Выражение «не нормируются в самой схеме» требует пояснения. Каждая схема сигнализирует, намекает на способы ее употребления, во всяком случае для человека, который проходил соответствующую систему обучения. Но сигнал или намек, которые содержатся в знаковой форме схемы, — это отнюдь не нормировка.

Но схемой, конечно же, называется знаковая форма вместе с употреблениями и вне употреблений — понимающих, интерпретирующих — это не схема. Получается внутреннее противоречие, которое обыденное мышление не замечает. Точно так же, когда мы о чем-то говорим как о знаке, то имеем в виду материал знаковой формы плюс обязательно определенные функции этого материала. Но в изображении они не фиксируются! И из-за этого традиционная семиотика, теория знания, герменевтика не могут двигаться вперед, поскольку их изображения объекта дефициентны тому, с чем они реально имеют дело.

Мой тезис нельзя понимать так, что в традиционном мышлении вообще не было никаких форм или конкретных схем, которые изображали бы процессы и процедуры. Были. И странное дело: к ним мой тезис относится в полной мере. Итак, мысль моя в том, что схемы, относимые к объектам, имели употребление, которое люди несли в других частях своего сознания. И организация этого употребления не включалась в сами эти схемы, и в их знаковые формы.

Второй тезис. Схемы знаний содержательно-генетической логики и теории мышления построены принципиально иным образом. И с точки зрения традиционных схем и способов их употребления — несуразны. Эта несуразность была предметом постоянных дискуссий последние 34 года. Но за эти 34 года я впервые дошел до такого ясного понимания, в чем тут дело. А именно: схемы знаний содержательно-генетической логики и теории мышления вставляют процесс понимания и интерпретации внутрь самой схемы, кардинальным образом меняя способы работы со схемами. И это обстоятельство ускользало все эти 34 года от нашего рефлексивного внимания, хотя в этом состояла суть этих схем. И моя мысль в том, что, схемы знаний содержательно-генетической логики и теории мышления предполагают совершенно другую организацию процессов понимания и интерпретации.

| Исходные материалы |
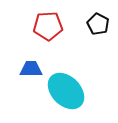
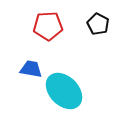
blue trapezoid: rotated 10 degrees clockwise
cyan ellipse: moved 2 px left
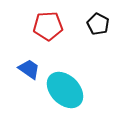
blue trapezoid: moved 2 px left; rotated 25 degrees clockwise
cyan ellipse: moved 1 px right, 1 px up
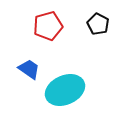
red pentagon: rotated 12 degrees counterclockwise
cyan ellipse: rotated 69 degrees counterclockwise
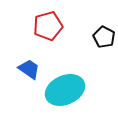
black pentagon: moved 6 px right, 13 px down
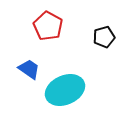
red pentagon: rotated 28 degrees counterclockwise
black pentagon: rotated 30 degrees clockwise
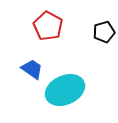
black pentagon: moved 5 px up
blue trapezoid: moved 3 px right
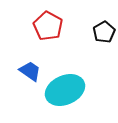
black pentagon: rotated 15 degrees counterclockwise
blue trapezoid: moved 2 px left, 2 px down
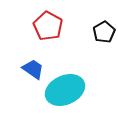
blue trapezoid: moved 3 px right, 2 px up
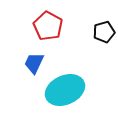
black pentagon: rotated 15 degrees clockwise
blue trapezoid: moved 1 px right, 6 px up; rotated 100 degrees counterclockwise
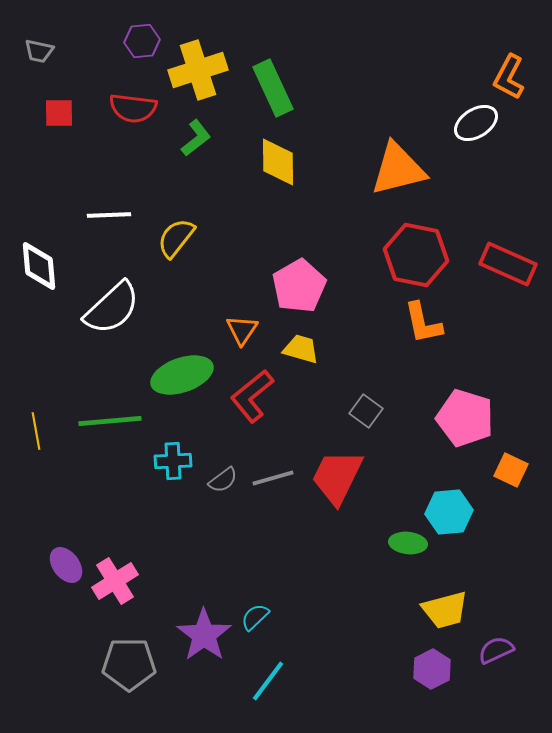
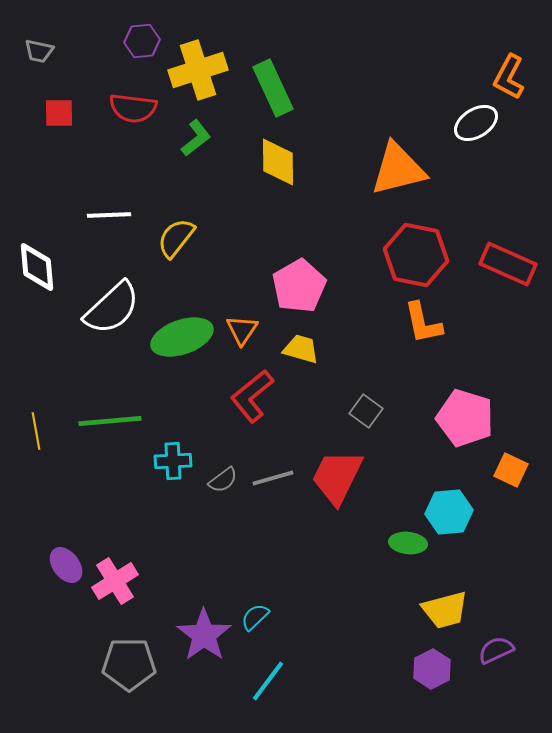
white diamond at (39, 266): moved 2 px left, 1 px down
green ellipse at (182, 375): moved 38 px up
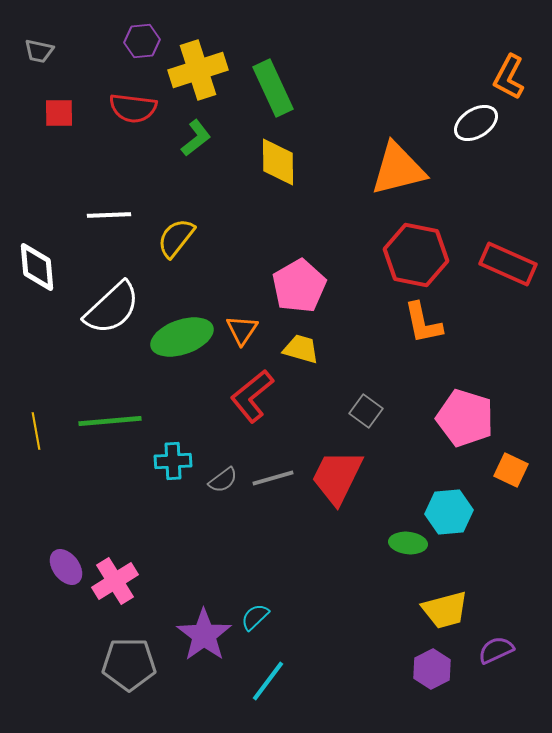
purple ellipse at (66, 565): moved 2 px down
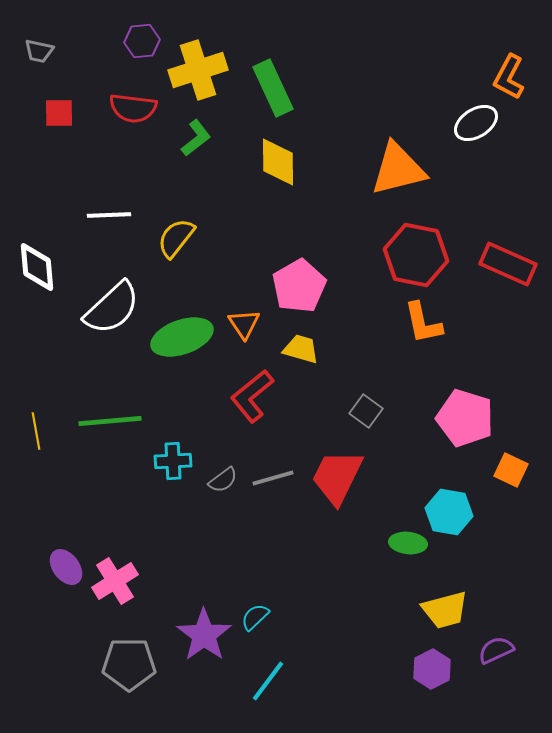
orange triangle at (242, 330): moved 2 px right, 6 px up; rotated 8 degrees counterclockwise
cyan hexagon at (449, 512): rotated 15 degrees clockwise
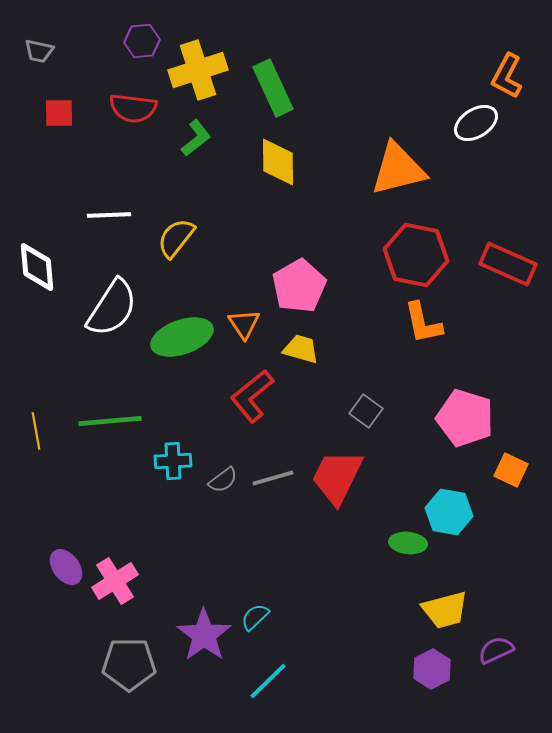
orange L-shape at (509, 77): moved 2 px left, 1 px up
white semicircle at (112, 308): rotated 14 degrees counterclockwise
cyan line at (268, 681): rotated 9 degrees clockwise
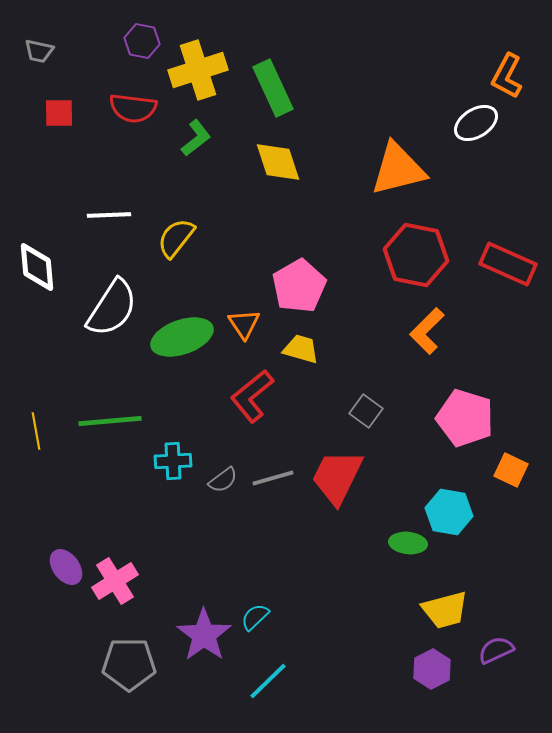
purple hexagon at (142, 41): rotated 16 degrees clockwise
yellow diamond at (278, 162): rotated 18 degrees counterclockwise
orange L-shape at (423, 323): moved 4 px right, 8 px down; rotated 57 degrees clockwise
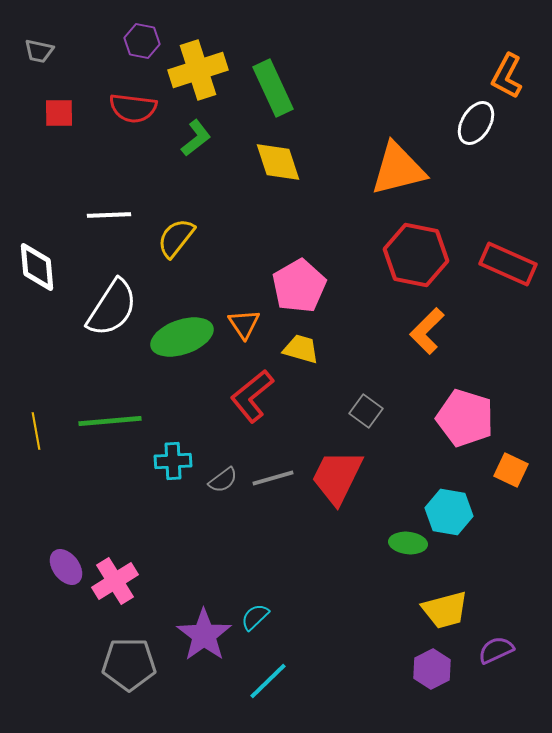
white ellipse at (476, 123): rotated 27 degrees counterclockwise
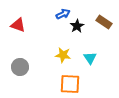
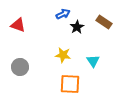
black star: moved 1 px down
cyan triangle: moved 3 px right, 3 px down
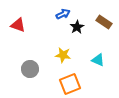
cyan triangle: moved 5 px right, 1 px up; rotated 32 degrees counterclockwise
gray circle: moved 10 px right, 2 px down
orange square: rotated 25 degrees counterclockwise
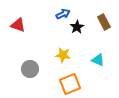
brown rectangle: rotated 28 degrees clockwise
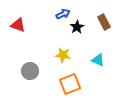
gray circle: moved 2 px down
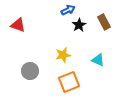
blue arrow: moved 5 px right, 4 px up
black star: moved 2 px right, 2 px up
yellow star: rotated 21 degrees counterclockwise
orange square: moved 1 px left, 2 px up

| Что сделать |
**1)** Сколько лет, по словам автора текста о схемах знаний, несуразность этих схем была предметом постоянных дискуссий?
**2)** Напишите продолжение текста о схемах знаний, начиная сразу после его последнего предложения.

| Ответы по заданиям |
**1)** Последние 34 года.

**2)**
Я напоминаю вам первую форму этой схемы (схема 1), где «знаковая форма» располагается в верхней части схемы знания, а «объективное содержание» — в нижней части схемы и есть два значка полустрелок или связей, которые образуют цикл или двустороннюю операцию. И уже в этой простейшей форме начинается вся «свистопляска» с процессами понимания и интерпретации, которая, как мне кажется, до сих пор мешала понять реальный смысл этой схемы, а мы не могли при этом ничего разъяснить, поскольку тоже не понимали, что происходит.

Схема 1

Я хочу обратить ваше внимание на то, что схема знания представляет собой неоднородное — гетерогенное, гетерохронное, гетерархированное — образование. И в связи с этим понимание и интерпретация этой схемы невероятно усложнены по сравнению с традиционными формами интерпретации и понимания знаковых форм. Это не значит, что эта знаковая форма знаний не может пониматься традиционно. Но она кроме того предполагает массу других, как бы вторичных, способов понимания и интерпретации. Итак, я могу употреблять эту знаковую форму (схема 1) иначе, чем написано в самой схеме; при таких употреблениях я саму эту форму буду заключать в квадратные скобки (схема 2).

Схема 2

Каковы же традиционные формы понимания и интерпретации знаковых форм? Этот вопрос я детально обсуждал в серии статей об атрибутивных знаниях — 1958–1960 годы, но они все не схватывают главного — того, что я хочу рассказать сегодня.

Я буду работать в одном простейшем частном случае, который мы называем «формальной онтологизацией». Изображенная на схеме 2 знаковая форма «знаний» как целое может относиться к чему-то, что находится за плоскостью доски и что составляет реальный или идеальный объект этой схемы (схема 3). (Само это различение идеальной или реальной интерпретации очень интересно. Мы уже сталкивались с проблемой идеального объекта и его существования; особенно много этим занимался В.Я.Дубровский, но решения и он не нашел. Сейчас я понимаю, почему: знания брались вне контекста мыследеятельности).

Схема 3

Итак, эта знаковая форма, изображающая знания, может употребляться как и все другие схемы обыденного или научного мышления, а именно: мы осуществляем формальную онтологизацию и предполагаем, что за этой знаковой формой стоит соответствующий идеальный или реальный объект: идеальное знание или идеальное представление о знании. При этом мы можем работать как в рамках принципа параллелизма, так и в рамках отрицания принципа параллелизма (это обсуждалось в сообщениях 1960–61 годов в «Докладах АПН СССР»). Если работать в рамках принципа параллелизма и формальной онтологизации, то мы должны сказать, что реальные знания (и тем более знания как идеальный объект) имеют точно такую же структуру, которую мы зафиксировали в знаковой форме знаний. Здесь выполняется принцип логики Витгенштейна: реальный мир имеет устройство нашего языка.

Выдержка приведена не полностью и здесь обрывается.